The research team commented that the overall death rate among HIV-positive people in the study was 3.4% (compared to 1.6% among HIV-negative people) and they described this as “relatively low” compared to reports from the time before ART was available.

Bear in mind

The current study was retrospective in design. That is, it reviewed data collected in the past for another purpose. Such study designs may inadvertently arrive at biased conclusions when interpreting data. To the research team’s credit, they at least were able to randomly select participants who had similar surgeries, which should greatly help reduce the potential for bias.

A major issue with the study is that participants were overwhelmingly male.

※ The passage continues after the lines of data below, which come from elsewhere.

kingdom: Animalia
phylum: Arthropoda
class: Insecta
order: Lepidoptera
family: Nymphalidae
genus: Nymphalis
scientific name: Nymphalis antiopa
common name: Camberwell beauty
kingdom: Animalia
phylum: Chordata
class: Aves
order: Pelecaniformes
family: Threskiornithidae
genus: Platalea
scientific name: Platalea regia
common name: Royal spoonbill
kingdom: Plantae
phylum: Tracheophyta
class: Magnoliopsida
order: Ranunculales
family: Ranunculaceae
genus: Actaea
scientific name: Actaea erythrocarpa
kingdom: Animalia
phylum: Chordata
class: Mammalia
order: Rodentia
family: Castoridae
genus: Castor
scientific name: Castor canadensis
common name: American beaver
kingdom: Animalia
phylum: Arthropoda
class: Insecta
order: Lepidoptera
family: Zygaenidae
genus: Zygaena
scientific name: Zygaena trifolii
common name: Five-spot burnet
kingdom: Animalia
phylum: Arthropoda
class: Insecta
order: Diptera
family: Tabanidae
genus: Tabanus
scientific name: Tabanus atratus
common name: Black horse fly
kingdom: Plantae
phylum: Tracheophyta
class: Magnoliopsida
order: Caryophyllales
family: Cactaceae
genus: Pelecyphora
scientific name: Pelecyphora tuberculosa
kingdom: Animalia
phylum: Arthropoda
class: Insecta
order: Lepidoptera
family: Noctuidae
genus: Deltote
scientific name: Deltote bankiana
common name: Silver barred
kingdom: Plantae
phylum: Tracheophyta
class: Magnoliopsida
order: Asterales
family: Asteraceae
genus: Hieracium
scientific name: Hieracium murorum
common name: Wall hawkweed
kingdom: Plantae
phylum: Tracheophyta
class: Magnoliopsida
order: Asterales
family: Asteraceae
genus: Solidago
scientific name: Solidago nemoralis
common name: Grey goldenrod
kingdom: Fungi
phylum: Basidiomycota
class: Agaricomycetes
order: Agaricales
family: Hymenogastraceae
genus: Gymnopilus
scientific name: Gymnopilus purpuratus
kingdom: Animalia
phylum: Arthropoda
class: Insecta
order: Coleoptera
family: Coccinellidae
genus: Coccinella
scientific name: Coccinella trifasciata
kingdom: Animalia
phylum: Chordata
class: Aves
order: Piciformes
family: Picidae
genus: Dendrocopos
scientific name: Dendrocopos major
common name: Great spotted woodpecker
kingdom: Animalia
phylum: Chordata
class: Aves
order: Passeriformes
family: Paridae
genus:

The researchers stated that based on their results, “[doctors] and patients should consider HIV infection and CD4+ cell counts as just two of many factors associated with surgical outcomes that should be incorporated into surgical decision-making.”

For the future

The present study lays a good foundation for future work in understanding the impact of surgery on the health of HIV-positive people. The researchers suggest that a future study on post-operative complications—focusing on heart attacks, infections and health-related quality of life—would be of interest to both surgeons and their patients.

                                                                                                                                                                —Sean R. Hosein


King JT Jr, Perkal MF, Rosenthal RA, et al. Thirty-day postoperative mortality among individuals with HIV infection receiving antiretroviral therapy and procedure-matched, uninfected comparators. JAMA Surgery. 2015; in press.